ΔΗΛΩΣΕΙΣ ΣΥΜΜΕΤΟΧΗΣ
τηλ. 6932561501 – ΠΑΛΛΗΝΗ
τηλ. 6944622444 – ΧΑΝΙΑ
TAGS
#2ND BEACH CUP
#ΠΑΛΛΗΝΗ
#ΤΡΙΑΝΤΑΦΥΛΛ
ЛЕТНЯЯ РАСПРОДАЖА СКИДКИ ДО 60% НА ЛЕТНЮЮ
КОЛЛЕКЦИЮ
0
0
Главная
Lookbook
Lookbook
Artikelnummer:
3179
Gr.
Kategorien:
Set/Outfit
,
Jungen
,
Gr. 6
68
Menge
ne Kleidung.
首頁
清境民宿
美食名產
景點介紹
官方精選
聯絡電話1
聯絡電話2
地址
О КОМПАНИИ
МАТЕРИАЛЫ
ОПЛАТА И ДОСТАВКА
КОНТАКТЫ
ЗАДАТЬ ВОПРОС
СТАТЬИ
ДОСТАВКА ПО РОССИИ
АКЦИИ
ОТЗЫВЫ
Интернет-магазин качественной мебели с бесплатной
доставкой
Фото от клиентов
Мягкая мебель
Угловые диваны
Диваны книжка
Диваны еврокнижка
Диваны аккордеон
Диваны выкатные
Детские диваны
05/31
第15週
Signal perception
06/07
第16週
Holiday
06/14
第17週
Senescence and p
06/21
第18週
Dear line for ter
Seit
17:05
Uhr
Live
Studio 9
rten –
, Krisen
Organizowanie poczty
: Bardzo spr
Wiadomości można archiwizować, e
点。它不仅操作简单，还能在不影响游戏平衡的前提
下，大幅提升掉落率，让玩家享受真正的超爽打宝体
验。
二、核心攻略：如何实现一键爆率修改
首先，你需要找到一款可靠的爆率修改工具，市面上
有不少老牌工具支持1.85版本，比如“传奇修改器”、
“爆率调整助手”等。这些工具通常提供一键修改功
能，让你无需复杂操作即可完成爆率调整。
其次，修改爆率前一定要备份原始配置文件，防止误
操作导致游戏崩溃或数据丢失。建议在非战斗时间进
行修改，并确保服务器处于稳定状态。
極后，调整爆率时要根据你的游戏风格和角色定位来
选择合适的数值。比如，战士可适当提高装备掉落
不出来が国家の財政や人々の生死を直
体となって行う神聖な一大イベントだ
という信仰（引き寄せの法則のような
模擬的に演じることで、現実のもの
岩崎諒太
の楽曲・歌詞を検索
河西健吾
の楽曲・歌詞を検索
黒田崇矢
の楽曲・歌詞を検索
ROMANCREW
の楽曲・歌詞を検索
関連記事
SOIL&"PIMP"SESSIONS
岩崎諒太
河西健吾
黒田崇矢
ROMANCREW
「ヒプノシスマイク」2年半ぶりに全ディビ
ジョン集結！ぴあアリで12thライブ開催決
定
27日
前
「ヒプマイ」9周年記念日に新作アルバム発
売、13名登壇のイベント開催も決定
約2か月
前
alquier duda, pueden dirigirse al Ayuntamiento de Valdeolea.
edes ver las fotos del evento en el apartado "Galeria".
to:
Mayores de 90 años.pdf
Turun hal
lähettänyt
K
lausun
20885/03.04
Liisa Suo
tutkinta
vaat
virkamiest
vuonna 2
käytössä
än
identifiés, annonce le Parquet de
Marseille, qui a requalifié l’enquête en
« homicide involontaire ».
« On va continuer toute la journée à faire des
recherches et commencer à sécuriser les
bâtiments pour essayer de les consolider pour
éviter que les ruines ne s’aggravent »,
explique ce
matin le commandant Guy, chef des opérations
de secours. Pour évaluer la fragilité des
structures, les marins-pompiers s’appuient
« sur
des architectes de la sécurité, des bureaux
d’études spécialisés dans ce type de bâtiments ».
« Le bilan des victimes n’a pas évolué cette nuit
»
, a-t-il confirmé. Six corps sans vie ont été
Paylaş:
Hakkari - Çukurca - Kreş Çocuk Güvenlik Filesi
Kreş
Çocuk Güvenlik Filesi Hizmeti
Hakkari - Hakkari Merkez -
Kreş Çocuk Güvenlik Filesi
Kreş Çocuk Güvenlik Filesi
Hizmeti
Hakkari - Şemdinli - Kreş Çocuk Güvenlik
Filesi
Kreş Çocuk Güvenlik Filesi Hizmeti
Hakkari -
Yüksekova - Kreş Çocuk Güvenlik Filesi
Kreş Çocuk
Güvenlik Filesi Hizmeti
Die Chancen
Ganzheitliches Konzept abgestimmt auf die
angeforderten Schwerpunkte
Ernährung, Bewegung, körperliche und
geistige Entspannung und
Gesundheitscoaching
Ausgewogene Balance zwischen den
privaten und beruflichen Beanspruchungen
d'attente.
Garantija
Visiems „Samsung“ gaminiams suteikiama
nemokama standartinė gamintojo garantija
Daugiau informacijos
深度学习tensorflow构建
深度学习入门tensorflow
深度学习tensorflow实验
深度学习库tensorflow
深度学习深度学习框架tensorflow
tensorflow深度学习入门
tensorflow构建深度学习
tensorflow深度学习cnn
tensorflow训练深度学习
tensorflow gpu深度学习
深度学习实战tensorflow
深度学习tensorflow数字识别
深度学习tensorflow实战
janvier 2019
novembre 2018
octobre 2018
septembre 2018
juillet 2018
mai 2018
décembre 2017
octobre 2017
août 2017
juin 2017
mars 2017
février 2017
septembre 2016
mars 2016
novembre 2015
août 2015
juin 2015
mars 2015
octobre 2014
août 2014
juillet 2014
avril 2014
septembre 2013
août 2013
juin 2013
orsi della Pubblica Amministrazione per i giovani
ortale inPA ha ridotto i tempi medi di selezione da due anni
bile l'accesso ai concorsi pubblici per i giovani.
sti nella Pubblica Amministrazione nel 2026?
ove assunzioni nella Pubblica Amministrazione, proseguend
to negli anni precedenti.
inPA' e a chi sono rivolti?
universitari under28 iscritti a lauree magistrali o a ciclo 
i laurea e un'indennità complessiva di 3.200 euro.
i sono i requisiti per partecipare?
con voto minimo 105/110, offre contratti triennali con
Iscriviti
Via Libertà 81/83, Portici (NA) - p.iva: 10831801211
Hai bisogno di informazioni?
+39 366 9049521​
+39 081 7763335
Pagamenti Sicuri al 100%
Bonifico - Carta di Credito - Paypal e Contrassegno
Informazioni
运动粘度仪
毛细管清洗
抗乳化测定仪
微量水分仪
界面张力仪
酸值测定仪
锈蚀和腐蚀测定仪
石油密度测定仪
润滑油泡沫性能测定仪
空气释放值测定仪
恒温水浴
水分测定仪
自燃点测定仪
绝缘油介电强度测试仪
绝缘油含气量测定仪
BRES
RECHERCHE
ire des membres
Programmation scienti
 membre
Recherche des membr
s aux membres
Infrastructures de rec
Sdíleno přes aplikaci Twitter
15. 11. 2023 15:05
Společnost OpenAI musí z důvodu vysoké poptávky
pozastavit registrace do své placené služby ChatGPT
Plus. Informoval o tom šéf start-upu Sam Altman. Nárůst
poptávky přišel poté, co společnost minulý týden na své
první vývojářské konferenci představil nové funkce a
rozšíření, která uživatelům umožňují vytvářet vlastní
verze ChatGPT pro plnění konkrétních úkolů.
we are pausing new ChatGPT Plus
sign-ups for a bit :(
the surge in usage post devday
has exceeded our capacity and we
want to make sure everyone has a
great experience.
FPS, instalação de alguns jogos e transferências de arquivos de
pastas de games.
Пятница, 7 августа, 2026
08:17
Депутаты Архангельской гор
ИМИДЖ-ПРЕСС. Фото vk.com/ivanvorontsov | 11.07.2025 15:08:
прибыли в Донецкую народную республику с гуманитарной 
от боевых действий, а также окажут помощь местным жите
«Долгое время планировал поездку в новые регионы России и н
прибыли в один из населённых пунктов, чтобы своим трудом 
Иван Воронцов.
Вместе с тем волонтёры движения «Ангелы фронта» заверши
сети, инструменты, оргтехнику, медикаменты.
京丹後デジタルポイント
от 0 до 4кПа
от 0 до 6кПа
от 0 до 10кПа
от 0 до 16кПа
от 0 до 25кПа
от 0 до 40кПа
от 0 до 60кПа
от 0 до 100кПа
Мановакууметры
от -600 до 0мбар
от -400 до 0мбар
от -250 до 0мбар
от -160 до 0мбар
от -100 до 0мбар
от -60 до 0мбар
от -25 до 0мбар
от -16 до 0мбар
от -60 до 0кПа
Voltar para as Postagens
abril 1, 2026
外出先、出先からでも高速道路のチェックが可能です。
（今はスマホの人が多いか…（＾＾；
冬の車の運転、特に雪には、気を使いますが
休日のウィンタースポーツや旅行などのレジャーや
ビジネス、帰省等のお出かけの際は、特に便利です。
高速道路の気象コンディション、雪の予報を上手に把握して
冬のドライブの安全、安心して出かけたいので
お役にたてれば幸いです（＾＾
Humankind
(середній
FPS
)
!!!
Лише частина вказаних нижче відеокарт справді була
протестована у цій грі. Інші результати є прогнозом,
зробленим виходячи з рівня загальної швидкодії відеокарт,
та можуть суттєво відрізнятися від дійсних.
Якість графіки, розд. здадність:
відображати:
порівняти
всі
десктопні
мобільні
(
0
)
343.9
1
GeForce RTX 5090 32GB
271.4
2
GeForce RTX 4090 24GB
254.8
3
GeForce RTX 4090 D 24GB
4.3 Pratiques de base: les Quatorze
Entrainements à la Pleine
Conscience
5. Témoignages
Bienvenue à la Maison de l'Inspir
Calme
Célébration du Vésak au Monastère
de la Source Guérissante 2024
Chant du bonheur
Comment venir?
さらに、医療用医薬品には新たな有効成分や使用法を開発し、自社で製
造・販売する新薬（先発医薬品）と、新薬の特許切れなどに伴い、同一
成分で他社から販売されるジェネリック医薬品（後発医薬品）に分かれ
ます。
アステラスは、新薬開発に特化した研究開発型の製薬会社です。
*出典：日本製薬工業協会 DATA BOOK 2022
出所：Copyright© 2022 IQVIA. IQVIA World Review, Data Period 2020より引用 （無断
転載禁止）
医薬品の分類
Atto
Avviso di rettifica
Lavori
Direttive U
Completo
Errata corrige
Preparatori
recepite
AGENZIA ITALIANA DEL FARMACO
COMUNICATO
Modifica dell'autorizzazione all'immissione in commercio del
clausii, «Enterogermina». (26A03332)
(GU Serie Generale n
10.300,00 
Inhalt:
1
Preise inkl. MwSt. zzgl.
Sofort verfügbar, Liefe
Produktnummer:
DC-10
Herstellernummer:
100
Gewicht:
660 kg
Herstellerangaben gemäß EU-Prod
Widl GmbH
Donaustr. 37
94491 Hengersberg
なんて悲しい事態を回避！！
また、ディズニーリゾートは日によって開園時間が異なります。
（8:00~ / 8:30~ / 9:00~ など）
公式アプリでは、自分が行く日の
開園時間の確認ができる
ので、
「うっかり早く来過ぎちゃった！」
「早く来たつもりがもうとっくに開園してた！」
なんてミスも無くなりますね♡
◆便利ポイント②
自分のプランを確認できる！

### What the exercise asks:
Among the records, find every line holding the word "Фото" and copy it.

### Task response:
Фото от клиентов
ИМИДЖ-ПРЕСС. Фото vk.com/ivanvorontsov | 11.07.2025 15:08:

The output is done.